◆ **DATA FOR THIS TASK**
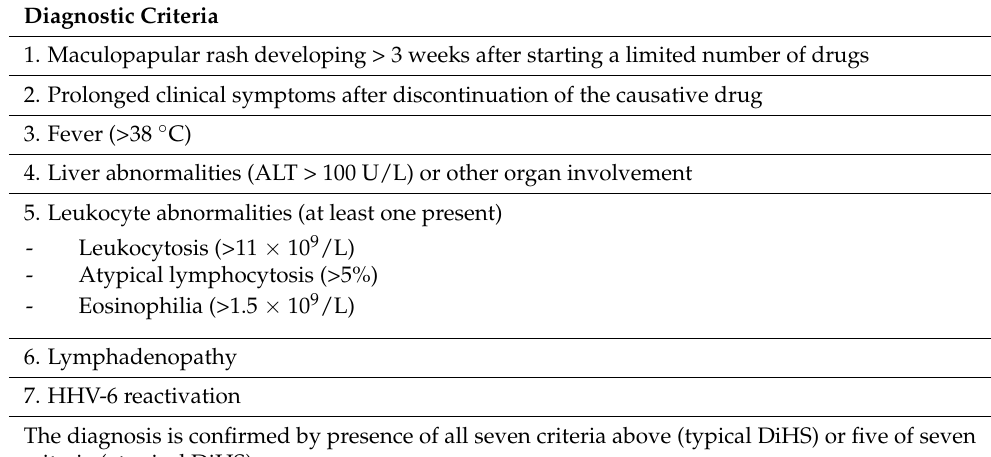
Table 3. Diagnostic criteria for DiHS established by Japanese consensus group [21].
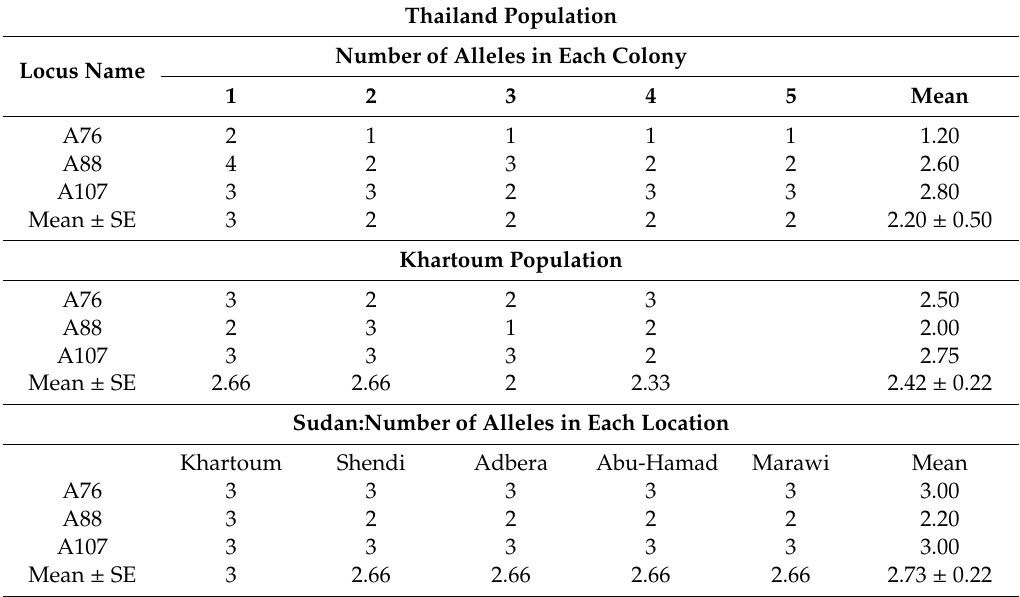
Table 2. Number of alleles in native and introduced colonies of A. florea . The average number of alleles found in the entire population of A. florea in Sudan did not significantly exceed that found in a single colony of A. florea from its original region (data from Thailand obtained from Palmer and Oldroyd [44]). Thailand Population Number of Alleles in Each Locus Name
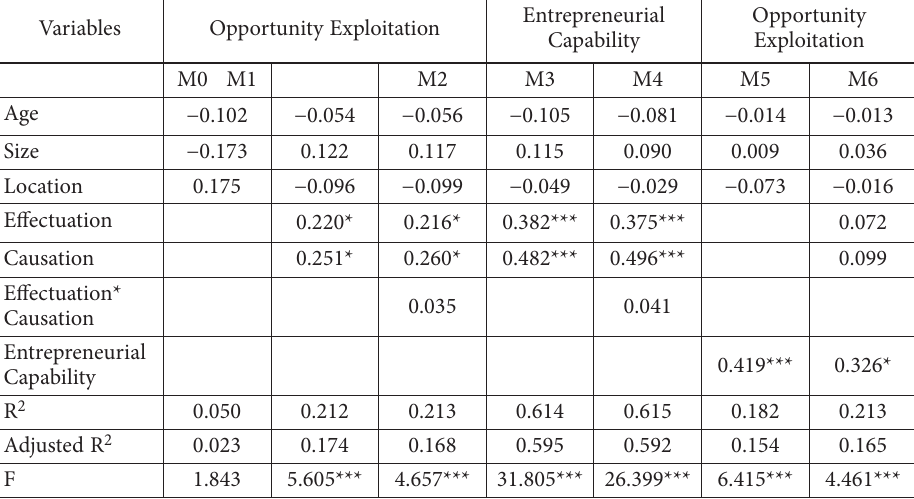
Table 5. Multivariate linear regression of the relationship between knowledge integration method, opportunity exploitation and high-tech new venture performance Entrepreneurial Variables Opportunity Exploitation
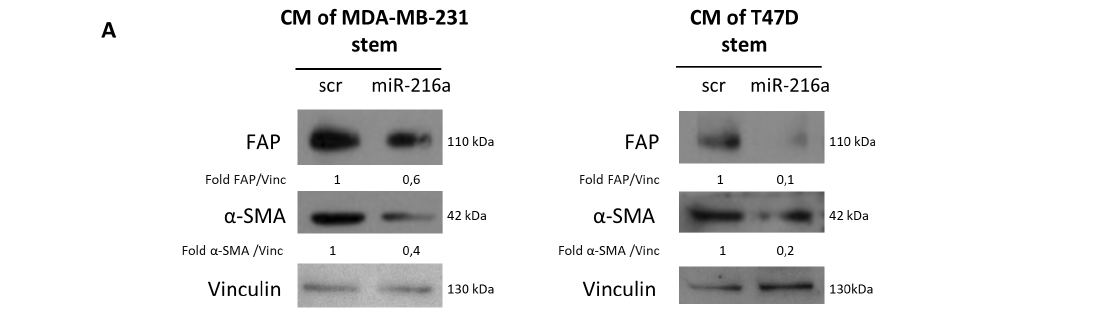
Figure 5. Effect of MiR-216a on cancer-associated fibroblasts (CAFs) and normal fibroblasts (NFs). ( A ) CAFs were treated with conditioned media collected from MDA-MB-231 and T47D stem cells overexpressing miR-216a. MiR-216a reduces CAF activation compared to the negative control. ( B ) Differentiated MDA-MB-231 and T47D cells transfected with anti-miR-216a upregulates CAF markers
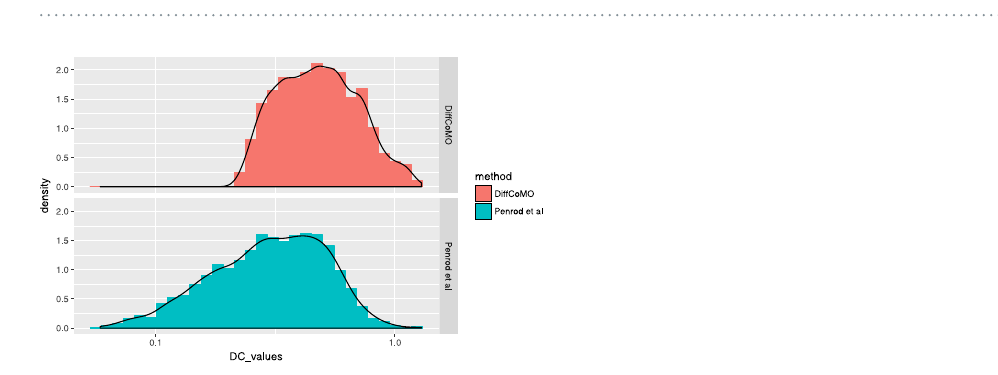
Figure 6. Distribution of DC _ Score - the left pane show the fraction of identified modules having DC_Score score above 0.35, while the right pane show the distribution of DC _ Score for DiffCoex, CoXpress, CLICK and the proposed DiffCoMO algorithm.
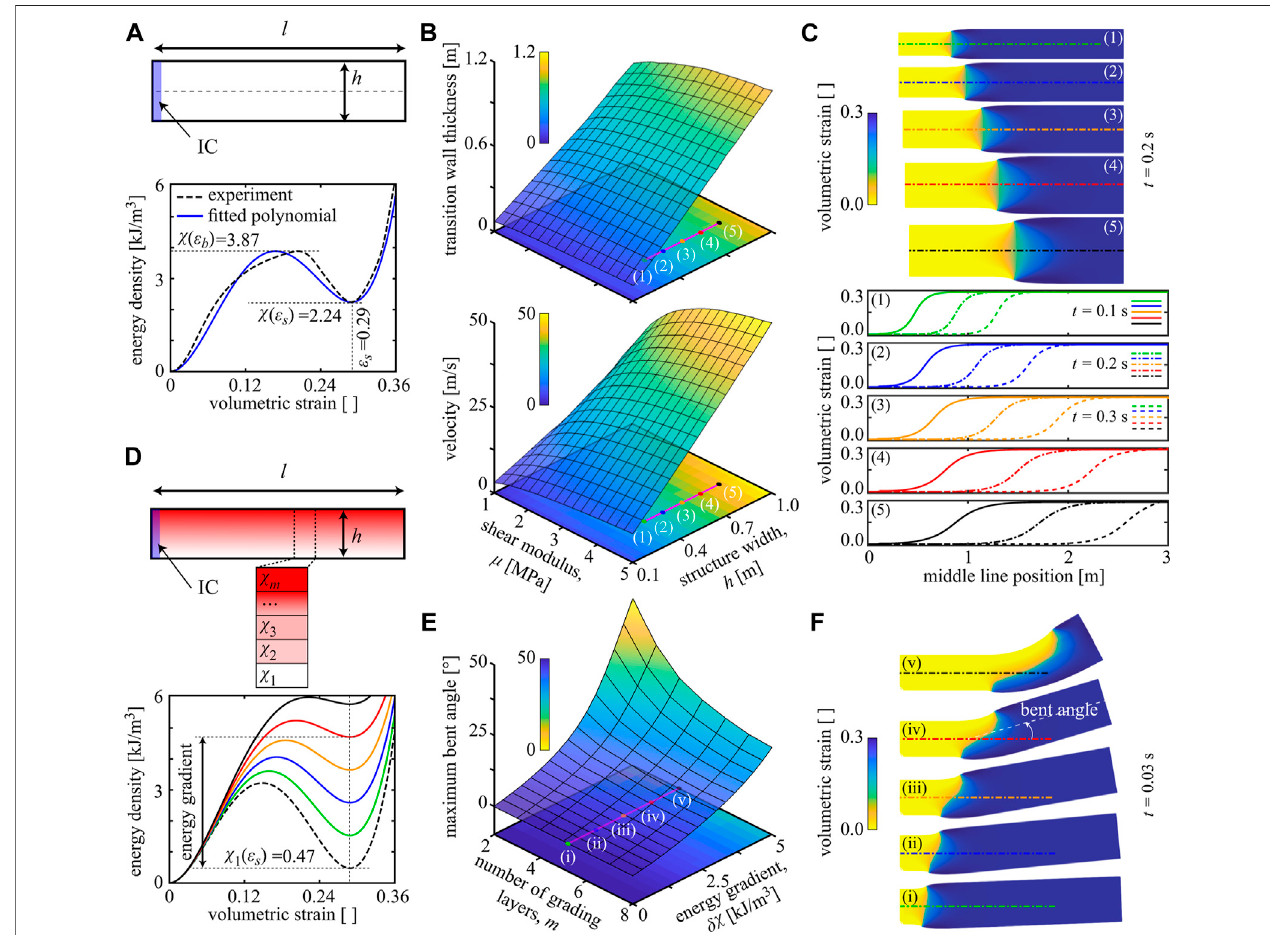
FIGURE 3 | Bistability and structural dimensions control the recon fi guration. (A) A structure with l (cid:1) 3 m and varying h is initially in its open state, except for the highlighted area with the initial condition (IC) of being in the closed state. This initiation causes a transition front propagating from left to right. Double-well energy density extracted from Jin et al. (2020) and its quartic polynomial fi t. (B) The velocity and thickness of the transition wave for varying structural width h and shear modulus μ values. (C) Snapshotsofthesimulatedtransitioningstructureandthewavepro fi leattheircenterline,correspondingtothemarkedpointsin Figure3B ,atthethree instancesof t (cid:1) 0.1 s(solidline), t (cid:1) 0.2 s(dash-dottedline),and t (cid:1) 0.3 s(dash-dottedline). (D) Arectangularstructurewith l (cid:1) 8 h ismadefromunitcellswhosegeometry (dimensions)changesverticallyacrossthestructure;unitcellsatthebottomhavethedashedenergydensitycurve,whilecellsatthetophavethesolidblackenergycurve (at fi xed μ (cid:1) 1MPa). (E) Maximum bent angle of the graded structure in (D) as a function of the energy differential δχ (cid:1) χ m ( ε s ) − χ 1 ( ε s ) and the number of grading layers m . (F) The graded structure ’ s motion corresponding to the marked values of Figure 3E at t (cid:1) 0.03 s (for β / Δ t (cid:1) 0 . 2MPa).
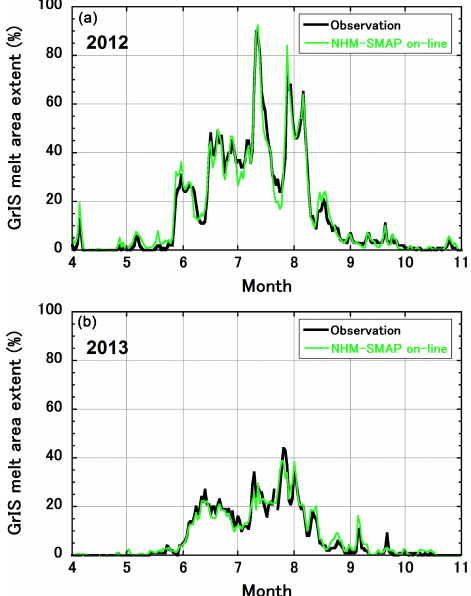
Figure 7. Time series of observed and simulated daily GrIS melt area extent for (a) 2012 and (b) 2013. Observation data are from Mote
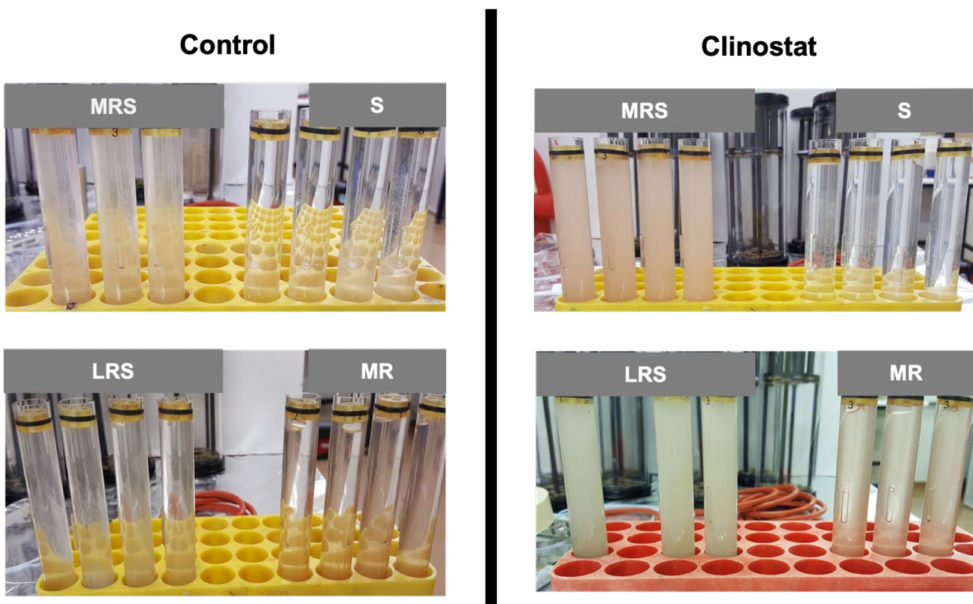
Figure 2. A. ferrooxidans cultured in BioServe’s fluid processing apparatus (FPA) with four substrate alternatives (1% Mars regolith simulant plus 12.5 mM Fe 3+ (MRS); 12.5 mM Fe 3+ (S); 1% lunar regolith simulant plus 12.5 mM Fe 3+ (LRS); 1% Mars regolith simulant (MR) and two gravitational conditions (control and clinostat) at 30 ◦ C for 20 days. H 2 /CO 2 gas mixture was added to all cultures as electron donor and carbon sources,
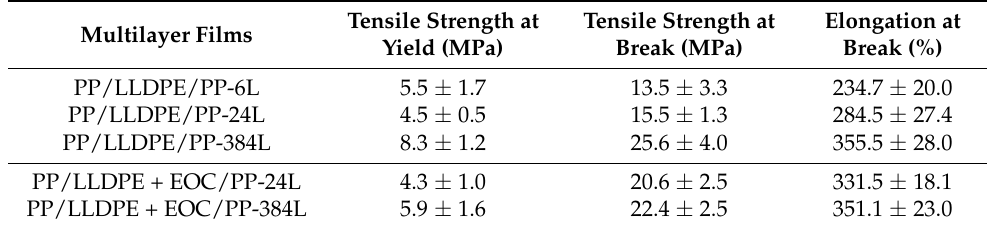
Table 3. Tensile strength properties in the machine direction (MD) of the PP/LLDPE/PP and PP/LLDPE + EOC/PP multilayer films with different numbers of layers.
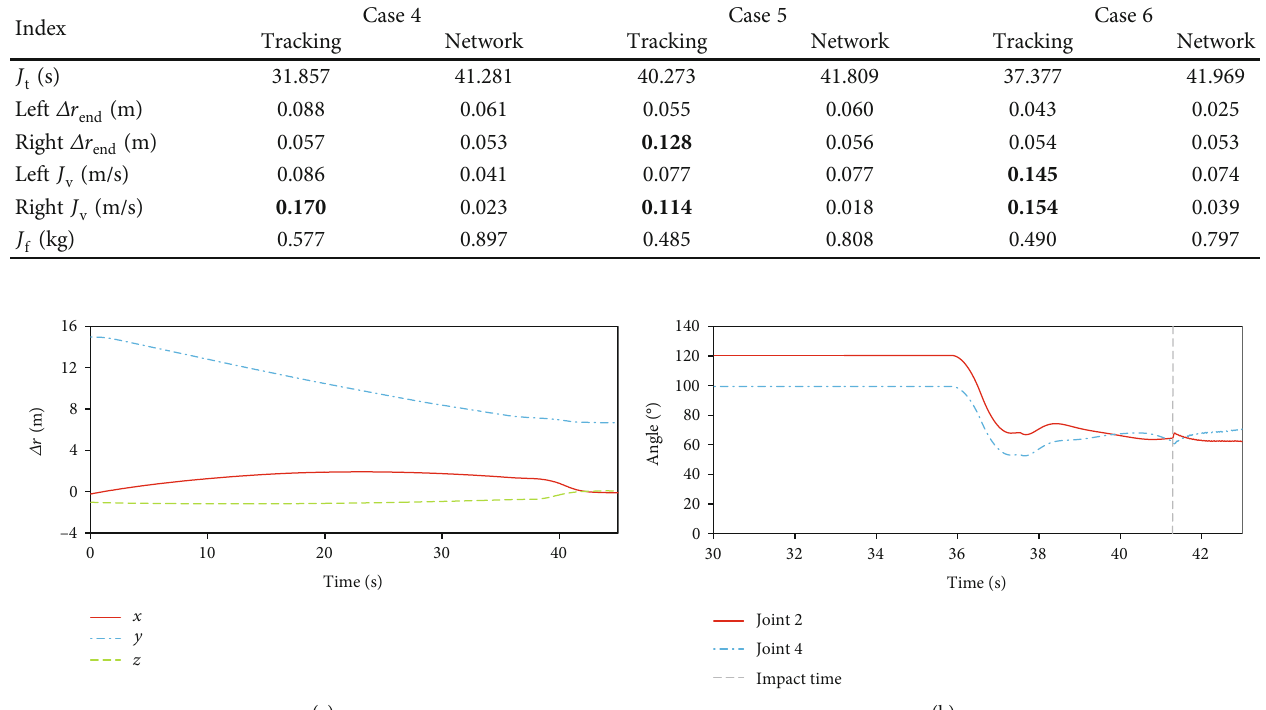
tb . (b) Angles of joint 2 and joint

◆ **ABOUT THIS EXERCISE**
Your job is to copy out every line from the records above that has the word "layers".

◆ **OUTPUT BELOW**
FIGURE 3 | Bistability and structural dimensions control the recon fi guration. (A) A structure with l (cid:1) 3 m and varying h is initially in its open state, except for the highlighted area with the initial condition (IC) of being in the closed state. This initiation causes a transition front propagating from left to right. Double-well energy density extracted from Jin et al. (2020) and its quartic polynomial fi t. (B) The velocity and thickness of the transition wave for varying structural width h and shear modulus μ values. (C) Snapshotsofthesimulatedtransitioningstructureandthewavepro fi leattheircenterline,correspondingtothemarkedpointsin Figure3B ,atthethree instancesof t (cid:1) 0.1 s(solidline), t (cid:1) 0.2 s(dash-dottedline),and t (cid:1) 0.3 s(dash-dottedline). (D) Arectangularstructurewith l (cid:1) 8 h ismadefromunitcellswhosegeometry (dimensions)changesverticallyacrossthestructure;unitcellsatthebottomhavethedashedenergydensitycurve,whilecellsatthetophavethesolidblackenergycurve (at fi xed μ (cid:1) 1MPa). (E) Maximum bent angle of the graded structure in (D) as a function of the energy differential δχ (cid:1) χ m ( ε s ) − χ 1 ( ε s ) and the number of grading layers m . (F) The graded structure ’ s motion corresponding to the marked values of Figure 3E at t (cid:1) 0.03 s (for β / Δ t (cid:1) 0 . 2MPa).
Table 3. Tensile strength properties in the machine direction (MD) of the PP/LLDPE/PP and PP/LLDPE + EOC/PP multilayer films with different numbers of layers.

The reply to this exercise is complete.